Directive: Copy out the lines below, everything from the line containing "scientific name: Phyteuma" down to the line containing "genus: Primula", with both of those lines included and nothing changed. Give only these lines.

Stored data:

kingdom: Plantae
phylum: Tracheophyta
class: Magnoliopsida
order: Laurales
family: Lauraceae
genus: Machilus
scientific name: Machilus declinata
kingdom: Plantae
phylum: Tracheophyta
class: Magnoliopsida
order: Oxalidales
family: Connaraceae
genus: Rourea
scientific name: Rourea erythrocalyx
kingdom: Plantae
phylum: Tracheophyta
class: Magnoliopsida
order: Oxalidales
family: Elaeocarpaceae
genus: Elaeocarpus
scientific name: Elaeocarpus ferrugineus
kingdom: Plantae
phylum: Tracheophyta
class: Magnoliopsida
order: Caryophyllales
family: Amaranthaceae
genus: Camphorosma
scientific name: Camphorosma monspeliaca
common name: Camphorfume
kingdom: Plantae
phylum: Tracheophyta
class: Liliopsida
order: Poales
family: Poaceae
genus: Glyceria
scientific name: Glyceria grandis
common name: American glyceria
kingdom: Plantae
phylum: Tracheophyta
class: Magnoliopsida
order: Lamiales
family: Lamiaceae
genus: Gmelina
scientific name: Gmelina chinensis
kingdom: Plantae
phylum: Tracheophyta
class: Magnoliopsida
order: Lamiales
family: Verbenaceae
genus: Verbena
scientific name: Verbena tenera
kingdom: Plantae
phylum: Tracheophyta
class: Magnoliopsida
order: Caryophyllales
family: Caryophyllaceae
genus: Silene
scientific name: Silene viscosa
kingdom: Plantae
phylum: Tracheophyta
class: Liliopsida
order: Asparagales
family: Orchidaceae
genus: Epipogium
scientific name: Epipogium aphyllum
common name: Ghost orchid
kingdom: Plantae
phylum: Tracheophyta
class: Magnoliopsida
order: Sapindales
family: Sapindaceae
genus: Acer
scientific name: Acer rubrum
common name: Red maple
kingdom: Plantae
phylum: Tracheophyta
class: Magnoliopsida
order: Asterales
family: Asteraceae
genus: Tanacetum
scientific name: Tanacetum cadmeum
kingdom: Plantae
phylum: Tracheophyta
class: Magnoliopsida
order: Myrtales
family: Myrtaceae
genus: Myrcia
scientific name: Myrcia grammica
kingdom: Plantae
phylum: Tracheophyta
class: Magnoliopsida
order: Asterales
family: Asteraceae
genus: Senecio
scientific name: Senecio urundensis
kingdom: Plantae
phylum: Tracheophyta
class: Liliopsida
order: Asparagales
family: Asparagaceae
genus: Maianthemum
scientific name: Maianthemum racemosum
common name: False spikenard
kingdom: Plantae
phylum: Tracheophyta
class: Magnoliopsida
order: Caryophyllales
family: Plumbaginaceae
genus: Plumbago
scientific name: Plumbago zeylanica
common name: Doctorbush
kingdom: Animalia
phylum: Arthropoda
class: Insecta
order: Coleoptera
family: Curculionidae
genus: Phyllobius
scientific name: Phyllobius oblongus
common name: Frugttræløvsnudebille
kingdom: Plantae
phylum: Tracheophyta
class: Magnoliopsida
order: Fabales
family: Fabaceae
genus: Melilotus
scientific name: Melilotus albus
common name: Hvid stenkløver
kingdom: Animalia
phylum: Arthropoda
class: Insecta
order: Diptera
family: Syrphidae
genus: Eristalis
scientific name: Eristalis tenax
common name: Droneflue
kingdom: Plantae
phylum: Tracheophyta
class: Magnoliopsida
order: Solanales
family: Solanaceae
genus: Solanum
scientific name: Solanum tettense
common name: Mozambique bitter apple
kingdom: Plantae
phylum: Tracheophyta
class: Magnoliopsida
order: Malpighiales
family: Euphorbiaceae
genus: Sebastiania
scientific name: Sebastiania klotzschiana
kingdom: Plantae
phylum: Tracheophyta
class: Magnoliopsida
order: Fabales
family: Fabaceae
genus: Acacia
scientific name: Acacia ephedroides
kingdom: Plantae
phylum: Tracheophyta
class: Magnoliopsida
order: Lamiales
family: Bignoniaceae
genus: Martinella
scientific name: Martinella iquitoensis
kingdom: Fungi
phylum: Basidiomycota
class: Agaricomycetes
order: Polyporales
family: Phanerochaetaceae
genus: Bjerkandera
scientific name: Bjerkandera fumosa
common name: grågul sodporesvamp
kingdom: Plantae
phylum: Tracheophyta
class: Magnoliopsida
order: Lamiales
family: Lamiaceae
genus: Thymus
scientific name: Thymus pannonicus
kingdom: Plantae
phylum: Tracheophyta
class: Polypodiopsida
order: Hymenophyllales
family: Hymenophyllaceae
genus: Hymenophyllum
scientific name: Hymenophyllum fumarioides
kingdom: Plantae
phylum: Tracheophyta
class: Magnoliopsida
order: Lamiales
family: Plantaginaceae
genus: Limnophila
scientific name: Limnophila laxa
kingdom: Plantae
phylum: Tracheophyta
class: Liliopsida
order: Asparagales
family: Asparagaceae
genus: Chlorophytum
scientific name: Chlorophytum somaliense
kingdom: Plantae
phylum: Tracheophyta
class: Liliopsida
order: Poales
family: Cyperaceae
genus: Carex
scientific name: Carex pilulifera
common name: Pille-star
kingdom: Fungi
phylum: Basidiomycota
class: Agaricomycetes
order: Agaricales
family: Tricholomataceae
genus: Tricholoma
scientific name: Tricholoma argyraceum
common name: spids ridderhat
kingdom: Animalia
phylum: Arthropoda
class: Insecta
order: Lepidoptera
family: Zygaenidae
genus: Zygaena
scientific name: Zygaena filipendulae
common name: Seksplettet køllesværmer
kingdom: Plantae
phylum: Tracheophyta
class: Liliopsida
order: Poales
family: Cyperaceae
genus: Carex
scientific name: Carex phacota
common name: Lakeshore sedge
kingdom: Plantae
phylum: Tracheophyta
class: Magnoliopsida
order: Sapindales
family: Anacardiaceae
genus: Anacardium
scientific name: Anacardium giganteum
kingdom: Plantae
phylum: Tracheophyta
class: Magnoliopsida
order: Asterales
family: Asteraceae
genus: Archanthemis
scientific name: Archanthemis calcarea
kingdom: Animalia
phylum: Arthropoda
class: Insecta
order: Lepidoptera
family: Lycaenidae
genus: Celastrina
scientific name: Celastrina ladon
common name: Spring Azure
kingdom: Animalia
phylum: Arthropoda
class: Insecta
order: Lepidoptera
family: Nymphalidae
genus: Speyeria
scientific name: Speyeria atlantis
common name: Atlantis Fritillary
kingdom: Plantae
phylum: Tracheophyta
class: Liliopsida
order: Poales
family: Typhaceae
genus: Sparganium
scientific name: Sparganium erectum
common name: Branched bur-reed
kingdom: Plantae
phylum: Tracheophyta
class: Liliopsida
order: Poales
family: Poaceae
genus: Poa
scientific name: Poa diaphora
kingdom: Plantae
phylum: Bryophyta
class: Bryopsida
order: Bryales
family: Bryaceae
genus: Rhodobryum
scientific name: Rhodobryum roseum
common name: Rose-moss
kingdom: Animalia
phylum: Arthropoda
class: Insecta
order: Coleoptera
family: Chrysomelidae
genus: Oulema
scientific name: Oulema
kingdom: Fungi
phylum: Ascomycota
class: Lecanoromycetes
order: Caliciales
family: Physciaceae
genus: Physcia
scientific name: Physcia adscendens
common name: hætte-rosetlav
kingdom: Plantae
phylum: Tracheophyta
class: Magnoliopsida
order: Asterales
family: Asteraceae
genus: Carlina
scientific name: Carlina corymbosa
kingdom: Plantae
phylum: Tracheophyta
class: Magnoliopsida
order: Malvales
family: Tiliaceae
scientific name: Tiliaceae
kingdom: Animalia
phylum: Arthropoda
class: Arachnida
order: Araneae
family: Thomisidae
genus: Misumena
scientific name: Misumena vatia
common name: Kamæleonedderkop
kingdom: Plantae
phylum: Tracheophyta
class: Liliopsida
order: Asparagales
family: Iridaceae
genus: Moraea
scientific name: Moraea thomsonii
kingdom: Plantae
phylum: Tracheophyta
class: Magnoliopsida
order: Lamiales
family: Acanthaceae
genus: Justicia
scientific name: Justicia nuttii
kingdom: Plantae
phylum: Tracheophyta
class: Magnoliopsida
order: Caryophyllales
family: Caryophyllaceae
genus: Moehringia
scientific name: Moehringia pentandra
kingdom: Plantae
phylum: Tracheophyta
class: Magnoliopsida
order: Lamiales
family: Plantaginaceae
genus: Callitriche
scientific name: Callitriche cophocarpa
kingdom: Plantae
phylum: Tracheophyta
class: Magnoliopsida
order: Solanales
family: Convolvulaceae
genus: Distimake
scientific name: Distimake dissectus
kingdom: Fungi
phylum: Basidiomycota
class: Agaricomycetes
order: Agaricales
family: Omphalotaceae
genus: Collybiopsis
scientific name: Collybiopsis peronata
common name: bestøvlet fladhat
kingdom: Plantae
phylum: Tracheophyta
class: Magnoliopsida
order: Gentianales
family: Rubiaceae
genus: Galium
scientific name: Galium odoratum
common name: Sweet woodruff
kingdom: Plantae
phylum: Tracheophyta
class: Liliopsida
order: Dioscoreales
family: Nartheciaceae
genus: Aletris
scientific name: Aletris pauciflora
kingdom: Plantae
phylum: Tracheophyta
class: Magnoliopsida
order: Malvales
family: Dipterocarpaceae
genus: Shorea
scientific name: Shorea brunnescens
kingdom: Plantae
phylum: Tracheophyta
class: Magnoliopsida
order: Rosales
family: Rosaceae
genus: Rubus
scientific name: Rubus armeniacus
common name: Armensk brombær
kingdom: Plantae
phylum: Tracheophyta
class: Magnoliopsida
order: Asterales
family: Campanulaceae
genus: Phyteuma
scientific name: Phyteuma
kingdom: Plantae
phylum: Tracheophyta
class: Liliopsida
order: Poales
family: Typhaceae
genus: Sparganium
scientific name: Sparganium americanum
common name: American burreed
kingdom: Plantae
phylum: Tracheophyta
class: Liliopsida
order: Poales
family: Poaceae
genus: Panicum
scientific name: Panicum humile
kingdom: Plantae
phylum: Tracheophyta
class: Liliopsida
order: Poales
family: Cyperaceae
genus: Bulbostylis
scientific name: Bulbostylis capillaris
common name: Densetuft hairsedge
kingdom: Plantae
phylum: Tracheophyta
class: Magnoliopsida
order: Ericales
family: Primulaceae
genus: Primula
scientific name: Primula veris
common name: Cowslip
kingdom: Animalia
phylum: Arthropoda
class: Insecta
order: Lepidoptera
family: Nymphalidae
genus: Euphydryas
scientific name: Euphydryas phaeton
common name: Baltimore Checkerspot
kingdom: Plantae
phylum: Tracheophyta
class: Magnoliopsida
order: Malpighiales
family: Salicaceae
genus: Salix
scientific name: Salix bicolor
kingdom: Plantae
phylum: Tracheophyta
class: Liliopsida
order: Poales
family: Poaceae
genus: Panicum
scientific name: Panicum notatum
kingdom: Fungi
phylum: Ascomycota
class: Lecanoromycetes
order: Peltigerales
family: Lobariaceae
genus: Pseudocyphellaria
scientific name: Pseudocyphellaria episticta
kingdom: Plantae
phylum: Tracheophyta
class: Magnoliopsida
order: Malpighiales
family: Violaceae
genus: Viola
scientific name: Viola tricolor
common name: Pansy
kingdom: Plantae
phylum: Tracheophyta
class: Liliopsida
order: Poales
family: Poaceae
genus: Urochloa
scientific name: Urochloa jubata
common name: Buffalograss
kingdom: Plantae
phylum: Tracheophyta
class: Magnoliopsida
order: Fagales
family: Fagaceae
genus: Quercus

Solution to this task:
scientific name: Phyteuma
kingdom: Plantae
phylum: Tracheophyta
class: Liliopsida
order: Poales
family: Typhaceae
genus: Sparganium
scientific name: Sparganium americanum
common name: American burreed
kingdom: Plantae
phylum: Tracheophyta
class: Liliopsida
order: Poales
family: Poaceae
genus: Panicum
scientific name: Panicum humile
kingdom: Plantae
phylum: Tracheophyta
class: Liliopsida
order: Poales
family: Cyperaceae
genus: Bulbostylis
scientific name: Bulbostylis capillaris
common name: Densetuft hairsedge
kingdom: Plantae
phylum: Tracheophyta
class: Magnoliopsida
order: Ericales
family: Primulaceae
genus: Primula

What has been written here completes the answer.